Владимир Яковлевич подошел к зеркалу, наклонно стоявшему в углу кабинета, отражая в себе коллекцию изготовленной на заводе посуды, принял перед ним свою излюбленную позу: скрестил руки на груди и выставил вперед левую ногу… Странно… Что за нелепая «наполеоновская стойка»? Понимал неестественность позы, однако не мог избавиться от нее: еще в молодости, после одного из ранений, его левая рука стала короче, и столь нарочной позой он пытался прятать свой физический дефект. Привычка молодости закрепилась и даже стала гармонировать с его коренастой фигурой – крепкими, широкими плечами и неохватной, мускулистой шеей… Волевой взгляд его жестковатых серых глаз, чуть скуластое лицо с выражением решительности будто бы уже сами по себе требовали этой наполеоновской позы, которой неизменно сопутствовала в условиях службы строгость, подчас даже суровость в общении с подчиненными.

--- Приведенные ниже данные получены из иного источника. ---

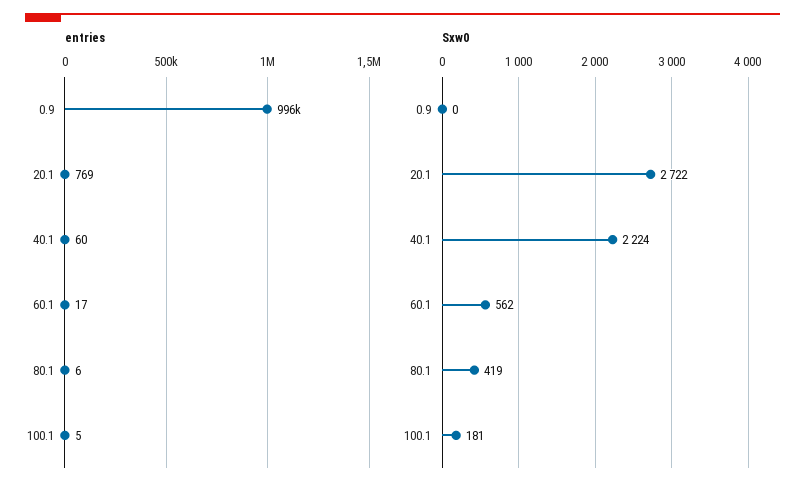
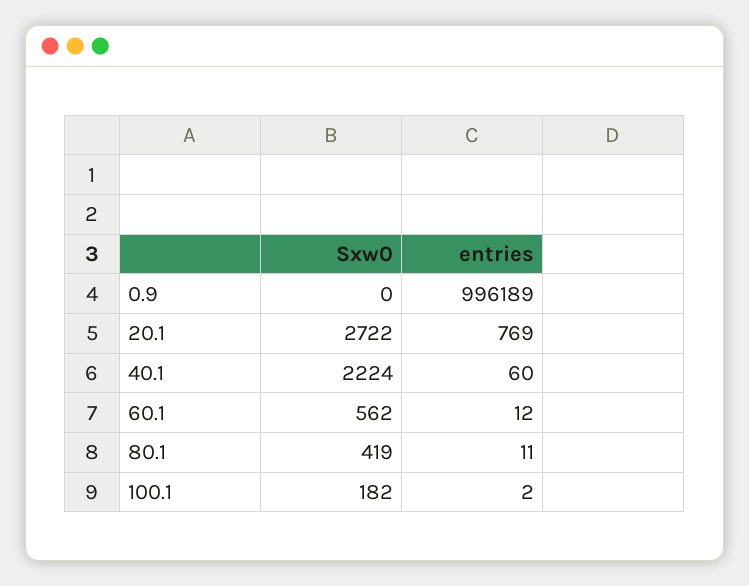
  {
    "entries": {
      "0.9": 996189,
      "20.1": 769,
      "40.1": 60,
-     "60.1": 17,
+     "60.1": 12,
-     "80.1": 6,
+     "80.1": 11,
-     "100.1": 5
+     "100.1": 2
    },
    "Sxw0": {
      "0.9": 0,
      "20.1": 2722,
      "40.1": 2224,
      "60.1": 562,
      "80.1": 419,
-     "100.1": 181
+     "100.1": 182
    }
  }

В то же время дома он неизменно был податливым и обходительным семьянином, ласковым и внимательным мужем, добрейшим папой. Он знал, что этой разноликостью давал повод для судаченья командирским женам, да и командирам, сам посмеивался над собой, удивляясь такому свойству натуры, но жила она в нем сама по себе, и менять ее он не пытался.

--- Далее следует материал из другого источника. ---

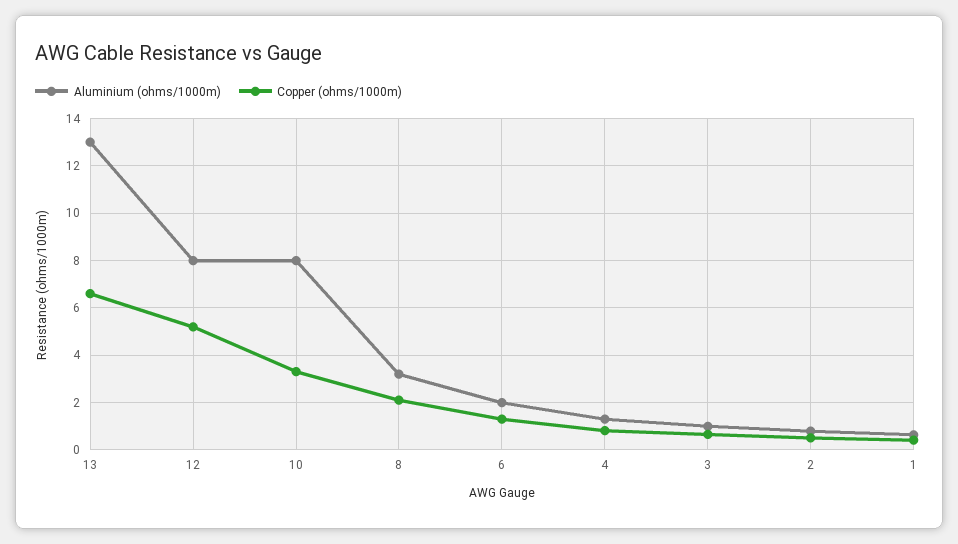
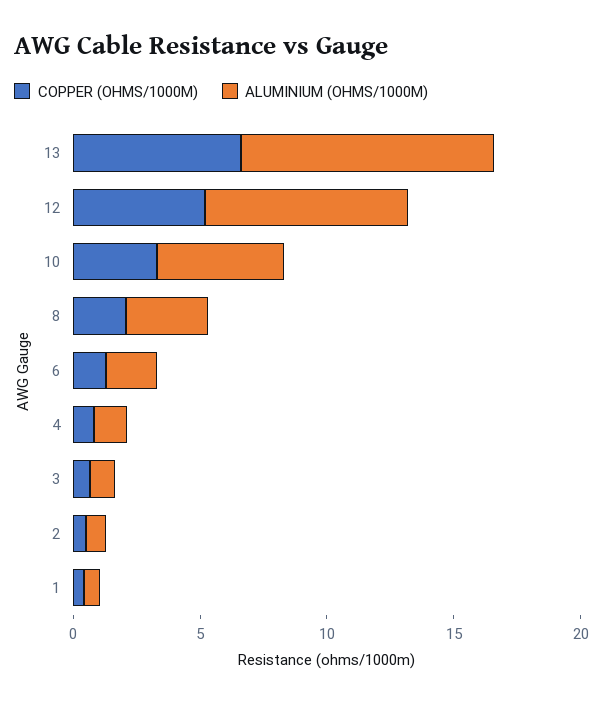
  {
    "Aluminium (ohms/1000m)": {
-     "13": 13,
+     "13": 10,
      "12": 8,
-     "10": 8,
+     "10": 5,
      "8": 3,
      "6": 2,
      "4": 1.5,
      "3": 1,
      "2": 1,
      "1": 0.5
    },
    "Copper (ohms/1000m)": {
      "13": 6.5,
      "12": 5,
      "10": 3.5,
      "8": 2,
      "6": 1.5,
      "4": 1,
      "3": 0.5,
      "2": 0.5,
      "1": 0.5
    }
  }

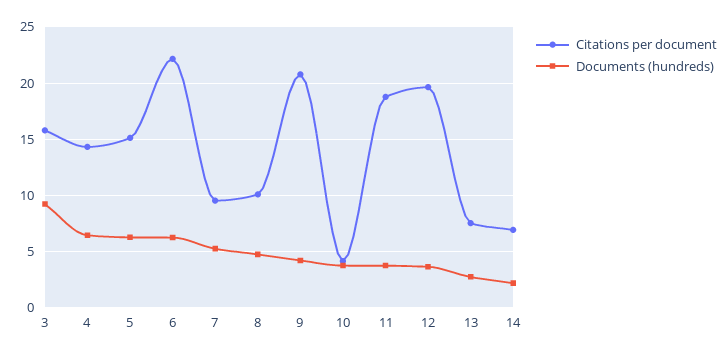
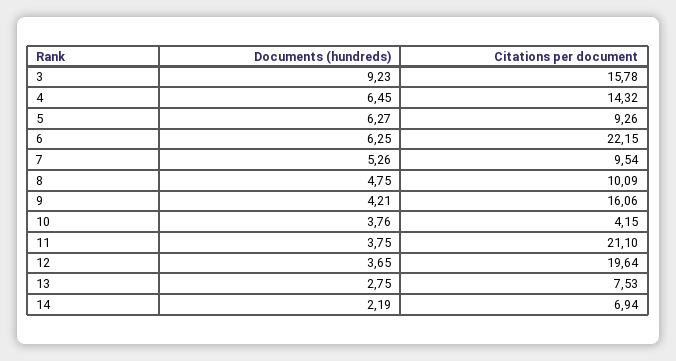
  {
    "Citations per document": {
      "3": 15.78,
      "4": 14.32,
-     "5": 15,
+     "5": 9.26,
      "6": 22.15,
      "7": 9.54,
      "8": 10.09,
-     "9": 21,
+     "9": 16.06,
      "10": 4.15,
-     "11": 19,
+     "11": 21.1,
      "12": 19.64,
      "13": 7.53,
      "14": 6.94
    },
    "Documents (hundreds)": {
      "3": 9.23,
      "4": 6.45,
      "5": 6.27,
      "6": 6.25,
      "7": 5.26,
      "8": 4.75,
      "9": 4.21,
      "10": 3.76,
      "11": 3.75,
      "12": 3.65,
      "13": 2.75,
      "14": 2.19
    }
  }

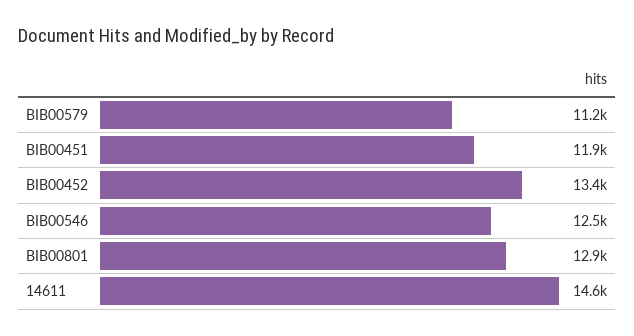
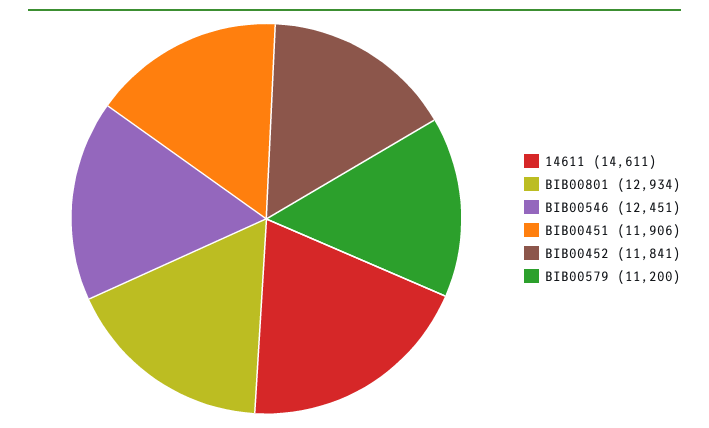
  {
    "BIB00579": 11200,
    "BIB00451": 11906,
-   "BIB00452": 13400,
+   "BIB00452": 11841,
    "BIB00546": 12451,
    "BIB00801": 12934,
    "14611": 14611
  }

Хотя однажды взъярился, случайно услышав о себе чьи-то стишата: «Он грозен во главе полков и добр при виде женских каблуков». Рассердился, естественно, уловив в этом «блудословии» злую иронию. Но тут же, поразмыслив, растопил в себе гнев, дабы не позволить утвердиться неумному «двустишию». И стал чаще задавать сам себе вопрос: «На службе справедлив?..» После обозрения внутренним взглядом своих воинских «владений», на фоне которых мелькали образы десятков высокопоставленных подчиненных ему людей, после размышления над тем, как держит себя в общениях с ними, уверенно отвечал сам себе: «Требователен… Но несправедливостей за собой не замечал». Верно, обид на него не было, хотя были претензии: имел он по партийной линии взыскание за «отрыв от парторганизации» и «за проявление высокомерия». Да, тут, видимо, допустил промашки… К тому же он еще не поладил с одним политработником высокого ранга… Тот в конечном счете оказался прав. А однажды получил письмо от Буденного – по делу: маршал поругивал его за недостатки в боевой подготовке и отсутствие должного порядка в штабной службе кавалерийского корпуса, которым он, генерал Качалов, командовал… Исправил недостатки железной рукой. На службе стал еще более строг и требователен. Иные командиры, заступив на дежурство по штабу, испытывали не то чтобы робость, но будто держали самый трудный экзамен.